Yönetmen: Emin Alper
Senaryo: Emin Alper

Oyuncular:
Selahattin Paşalı
Ekin Koç
Selin Yeninci

IMDb Linki

Filmin Fragmanı:

Filmle ilgili yorumlarınızı bu başlık altından yapabilirsiniz.
 
Reactions: Gizmen
Filmi vizyona girdiği gün izlesem de yorum yapmak için biraz demlenmesini beklemiştim. Etkisinin geçmesi bir yana gittikçe katmerlendi ve hatta hiç huyum olmamasına rağmen cidden 2. kez sinemada izlesem mi diye düşünmeye başladım.
Tepenin Ardı ve Abluka'yı henüz izleyemedim ama Kız Kardeşler ve Kurak Günler'le birlikte Emin Alper'i Türkiye'nin en iyi 3 yönetmeni arasında saymanın vakti geldi de geçiyor.
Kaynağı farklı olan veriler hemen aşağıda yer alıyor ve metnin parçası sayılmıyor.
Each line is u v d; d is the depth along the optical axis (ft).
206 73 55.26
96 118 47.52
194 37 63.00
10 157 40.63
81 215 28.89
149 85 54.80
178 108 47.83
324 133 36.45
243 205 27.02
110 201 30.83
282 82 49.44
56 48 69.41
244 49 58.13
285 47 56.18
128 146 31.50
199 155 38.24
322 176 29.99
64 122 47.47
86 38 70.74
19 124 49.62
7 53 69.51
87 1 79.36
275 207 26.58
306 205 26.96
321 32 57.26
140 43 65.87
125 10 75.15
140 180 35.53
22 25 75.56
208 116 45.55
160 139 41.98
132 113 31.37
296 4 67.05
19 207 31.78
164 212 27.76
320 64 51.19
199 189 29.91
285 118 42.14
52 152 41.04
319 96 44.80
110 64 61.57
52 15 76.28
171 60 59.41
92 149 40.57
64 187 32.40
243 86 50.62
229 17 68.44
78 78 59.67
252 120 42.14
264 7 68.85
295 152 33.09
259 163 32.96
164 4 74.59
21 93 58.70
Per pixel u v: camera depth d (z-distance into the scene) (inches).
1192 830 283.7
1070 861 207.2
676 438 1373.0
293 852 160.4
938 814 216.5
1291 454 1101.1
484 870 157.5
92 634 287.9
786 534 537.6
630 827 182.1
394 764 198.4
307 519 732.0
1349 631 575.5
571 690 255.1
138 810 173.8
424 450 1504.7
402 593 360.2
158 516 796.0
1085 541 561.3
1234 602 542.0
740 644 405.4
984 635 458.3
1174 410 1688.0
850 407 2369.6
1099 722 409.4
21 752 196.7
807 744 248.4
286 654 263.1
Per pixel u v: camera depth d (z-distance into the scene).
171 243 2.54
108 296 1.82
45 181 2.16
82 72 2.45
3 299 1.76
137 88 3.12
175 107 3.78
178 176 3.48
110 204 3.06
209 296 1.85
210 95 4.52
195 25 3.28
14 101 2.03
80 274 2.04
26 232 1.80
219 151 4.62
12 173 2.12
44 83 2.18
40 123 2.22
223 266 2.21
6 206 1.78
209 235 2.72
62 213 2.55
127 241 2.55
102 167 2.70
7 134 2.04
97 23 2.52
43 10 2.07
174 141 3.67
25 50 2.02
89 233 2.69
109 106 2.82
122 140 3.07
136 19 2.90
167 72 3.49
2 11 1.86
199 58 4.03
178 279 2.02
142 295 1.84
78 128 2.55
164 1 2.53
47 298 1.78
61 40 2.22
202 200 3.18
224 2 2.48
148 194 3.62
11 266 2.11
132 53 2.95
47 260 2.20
Filmin üç temel aksı var: Yanıklar kasabasındaki su sorunu, gece işlenen bir suç ve filmin en büyük magazinel malzemesini de doğuran homofobi. Konular farklı olsa da aslında tek bir amaca hizmet ediyor o da son 20 yıldır üstümüze kara bulut gibi çöken siyasi ortam. Siyasete kaçmamak için fazla uzatmayacağım ama temel olarak her gün yaşadığımız veya denk geldiğimiz olayların daha küçük bir ortama uyarlanmış halini izliyoruz. Bazı noktalar daha dolaylı, bazı noktalar daha doğrudan verilse de Türkiye'nin haline dair az çok fikir sahibi olan birinin ortadaki gerçekçilikten etkilenmeme ihtimali sıfır. Tempo başlarda düşük olsa da film asla sıkıcı ilerlemiyor. Zaten hikaye ilerledikçe tempo ve merak unsuru gittikçe artıyor ve özellikle son bölümde (hikaye "Ziyafet", "Soruşturma", "Yeni Gözaltılar" ve "Seçim" adlı dört bölüme ayrılmış) doruk noktasına ulaşıyor.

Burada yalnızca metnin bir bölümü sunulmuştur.